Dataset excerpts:
|---|

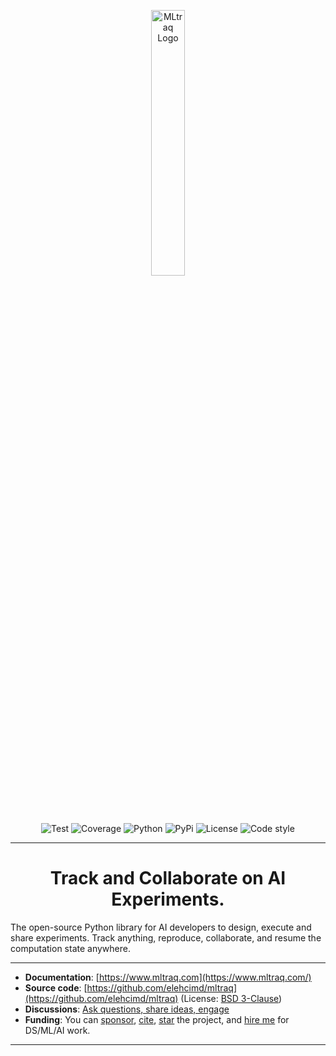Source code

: <p align="center">
<img width="33%" height="33%" src="https://mltraq.com/assets/img/logo-wide-black.svg" alt="MLtraq Logo">
</p>

<p align="center">
<img src="https://www.mltraq.com/assets/img/badges/test.svg" alt="Test">
<img src="https://www.mltraq.com/assets/img/badges/coverage.svg" alt="Coverage">
<img src="https://www.mltraq.com/assets/img/badges/python.svg" alt="Python">
<img src="https://www.mltraq.com/assets/img/badges/pypi.svg" alt="PyPi">
<img src="https://www.mltraq.com/assets/img/badges/license.svg" alt="License">
<img src="https://www.mltraq.com/assets/img/badges/code-style.svg" alt="Code style">
</p>

---

<h1 align="center">
Track and Collaborate on AI Experiments.
</h1>

The open-source Python library for AI developers to design, execute and share experiments.
Track anything, reproduce, collaborate, and resume the computation state anywhere.

---

* **Documentation**: [https://www.mltraq.com](https://www.mltraq.com/)
* **Source code**: [https://github.com/elehcimd/mltraq](https://github.com/elehcimd/mltraq) (License: [BSD 3-Clause](https://mltraq.com/license/))
* **Discussions**: [Ask questions, share ideas, engage](https://github.com/elehcimd/mltraq/discussions)
* **Funding**: You can [sponsor](https://mltraq.com/sponsor/), [cite](https://mltraq.com/cite/), [star](https://github.com/elehcimd/mltraq) the project, and [hire me](https://www.linkedin.com/in/dallachiesa/) for DS/ML/AI work.

---
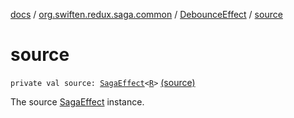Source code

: [docs](../../index.md) / [org.swiften.redux.saga.common](../index.md) / [DebounceEffect](index.md) / [source](./source.md)

# source

`private val source: `[`SagaEffect`](../-saga-effect/index.md)`<`[`R`](index.md#R)`>` [(source)](https://github.com/protoman92/KotlinRedux/tree/master/common\common-saga\src\main\kotlin/org/swiften/redux/saga/common/DebounceEffect.kt#L16)

The source [SagaEffect](../-saga-effect/index.md) instance.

|---|

● WORK REQUEST
Copy out the source text of every item above word for word, leaving the pictures out of your answer.

● ANSWER FOR THE TASK
Source code

: <p align="center">
<img width="33%" height="33%" src="https://mltraq.com/assets/img/logo-wide-black.svg" alt="MLtraq Logo">
</p>

<p align="center">
<img src="https://www.mltraq.com/assets/img/badges/test.svg" alt="Test">
<img src="https://www.mltraq.com/assets/img/badges/coverage.svg" alt="Coverage">
<img src="https://www.mltraq.com/assets/img/badges/python.svg" alt="Python">
<img src="https://www.mltraq.com/assets/img/badges/pypi.svg" alt="PyPi">
<img src="https://www.mltraq.com/assets/img/badges/license.svg" alt="License">
<img src="https://www.mltraq.com/assets/img/badges/code-style.svg" alt="Code style">
</p>

---

<h1 align="center">
Track and Collaborate on AI Experiments.
</h1>

The open-source Python library for AI developers to design, execute and share experiments.
Track anything, reproduce, collaborate, and resume the computation state anywhere.

---

* **Documentation**: [https://www.mltraq.com](https://www.mltraq.com/)
* **Source code**: [https://github.com/elehcimd/mltraq](https://github.com/elehcimd/mltraq) (License: [BSD 3-Clause](https://mltraq.com/license/))
* **Discussions**: [Ask questions, share ideas, engage](https://github.com/elehcimd/mltraq/discussions)
* **Funding**: You can [sponsor](https://mltraq.com/sponsor/), [cite](https://mltraq.com/cite/), [star](https://github.com/elehcimd/mltraq) the project, and [hire me](https://www.linkedin.com/in/dallachiesa/) for DS/ML/AI work.

---
Source code

: [docs](../../index.md) / [org.swiften.redux.saga.common](../index.md) / [DebounceEffect](index.md) / [source](./source.md)

# source

`private val source: `[`SagaEffect`](../-saga-effect/index.md)`<`[`R`](index.md#R)`>` [(source)](https://github.com/protoman92/KotlinRedux/tree/master/common\common-saga\src\main\kotlin/org/swiften/redux/saga/common/DebounceEffect.kt#L16)

The source [SagaEffect](../-saga-effect/index.md) instance.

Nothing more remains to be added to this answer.